The ad might simply be mirroring the way things are, but at a time when many people in our society, including through public policy and equality laws, are trying to mould it into something different. If we reign in the more extreme examples, are we being social engineers? Or are we simply taking a small step in redressing the imbalance in a society where the drip, drip, drip of gender stereotyping over many years has, itself, been social engineering. And social engineering which, ironically, has left us with too few engineers.

Read more: Why new rules on gender stereotyping in ads benefit men, too

The report gave news outlets a chance to run plenty of well-known ads from yesteryear. Fairy Liquid, Shake 'n' Vac and some real “even a woman can open it”-type horrors from decades ago. For some, that was an opportunity to make the point that ads really were sexist back then, but everything’s fine on the gender stereotyping front today. That argument shows a real lack of imagination. 

History has not stopped. If we’re looking back at ads of 50 years ago and marvelling at how we thought they were OK back then, despite knowing they were products of their time, won’t our children and grandchildren be doing exactly the same thing in 50 years’ time? What “norms” now will seem antiquated and unpleasant in the future? We think the evidence points to some portrayals of gender roles and characteristics being precisely such norms, excused by some today on the basis that that’s just the way it is.

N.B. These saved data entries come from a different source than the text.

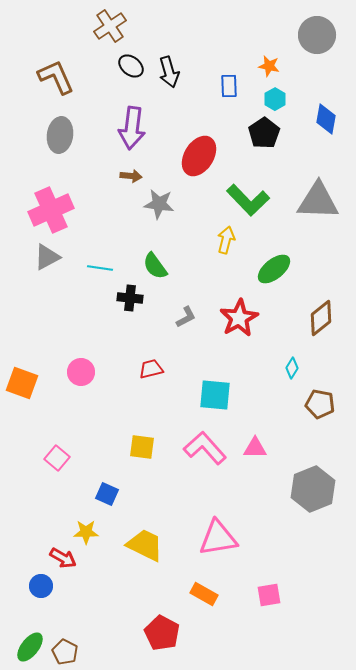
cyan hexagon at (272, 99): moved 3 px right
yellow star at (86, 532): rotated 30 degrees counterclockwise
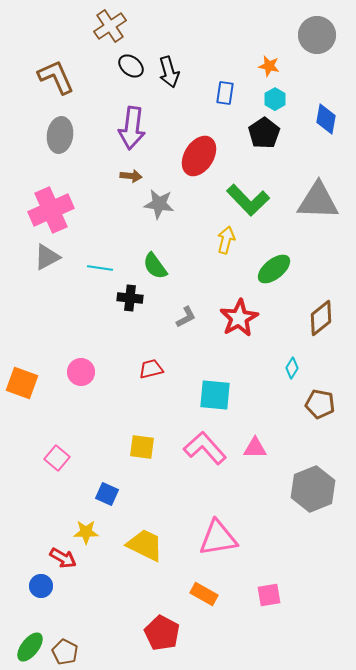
blue rectangle at (229, 86): moved 4 px left, 7 px down; rotated 10 degrees clockwise
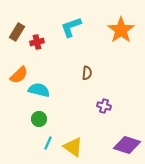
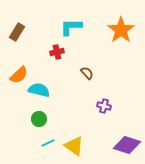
cyan L-shape: rotated 20 degrees clockwise
red cross: moved 20 px right, 10 px down
brown semicircle: rotated 48 degrees counterclockwise
cyan line: rotated 40 degrees clockwise
yellow triangle: moved 1 px right, 1 px up
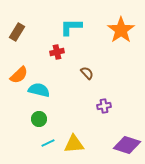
purple cross: rotated 24 degrees counterclockwise
yellow triangle: moved 2 px up; rotated 40 degrees counterclockwise
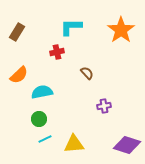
cyan semicircle: moved 3 px right, 2 px down; rotated 25 degrees counterclockwise
cyan line: moved 3 px left, 4 px up
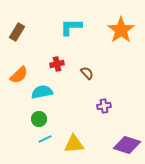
red cross: moved 12 px down
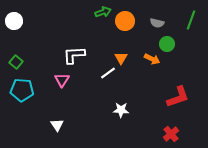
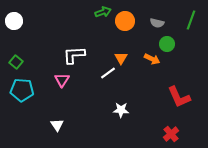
red L-shape: moved 1 px right; rotated 85 degrees clockwise
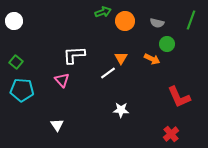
pink triangle: rotated 14 degrees counterclockwise
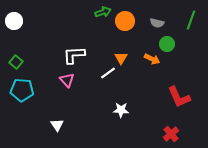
pink triangle: moved 5 px right
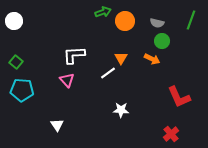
green circle: moved 5 px left, 3 px up
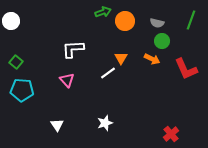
white circle: moved 3 px left
white L-shape: moved 1 px left, 6 px up
red L-shape: moved 7 px right, 28 px up
white star: moved 16 px left, 13 px down; rotated 21 degrees counterclockwise
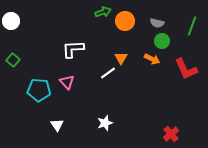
green line: moved 1 px right, 6 px down
green square: moved 3 px left, 2 px up
pink triangle: moved 2 px down
cyan pentagon: moved 17 px right
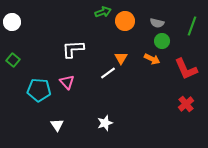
white circle: moved 1 px right, 1 px down
red cross: moved 15 px right, 30 px up
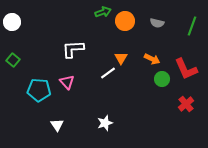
green circle: moved 38 px down
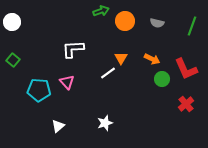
green arrow: moved 2 px left, 1 px up
white triangle: moved 1 px right, 1 px down; rotated 24 degrees clockwise
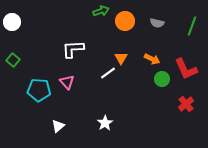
white star: rotated 14 degrees counterclockwise
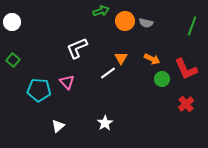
gray semicircle: moved 11 px left
white L-shape: moved 4 px right, 1 px up; rotated 20 degrees counterclockwise
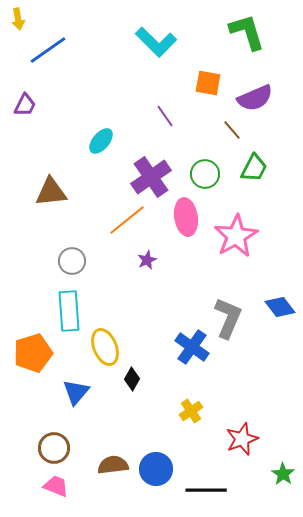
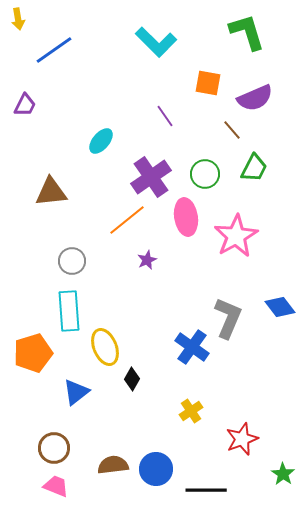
blue line: moved 6 px right
blue triangle: rotated 12 degrees clockwise
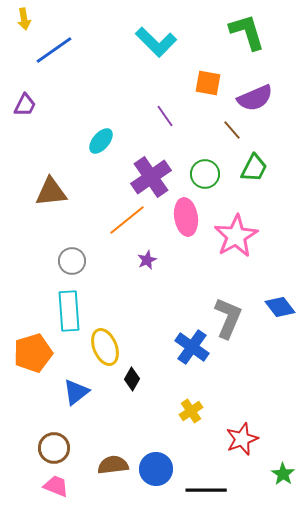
yellow arrow: moved 6 px right
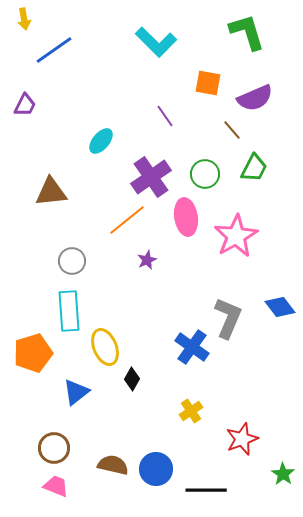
brown semicircle: rotated 20 degrees clockwise
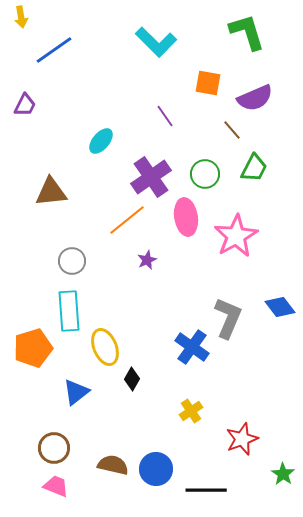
yellow arrow: moved 3 px left, 2 px up
orange pentagon: moved 5 px up
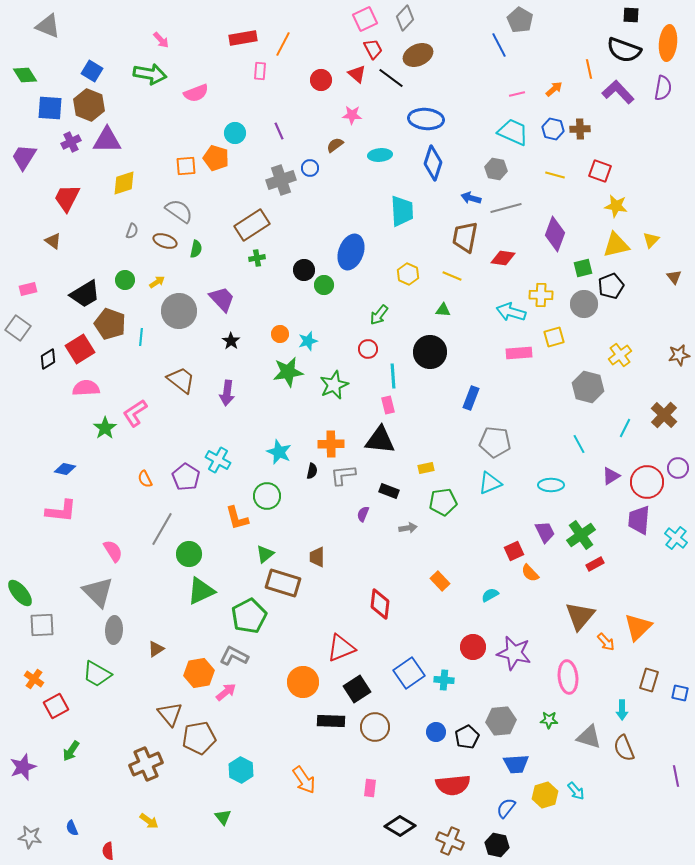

Our report signals that change is coming. CAP will now work on the standards so we can pin down the rules and official guidance. We don’t want to catch advertisers out, so we and CAP will work hard to provide as much advice and training as we can, so they can get their ads right in the first place. And from next year, we at the ASA will make sure those standards are followed, taking care that our regulation is balanced and wholly respectful of the public’s desire to continue to see creative ads that are relevant, entertaining and informative. 

You won’t see a sea-change in the ads that appear, but we hope to smooth some of the rougher edges. This is a small but important step in making sure modern society is better represented in ads.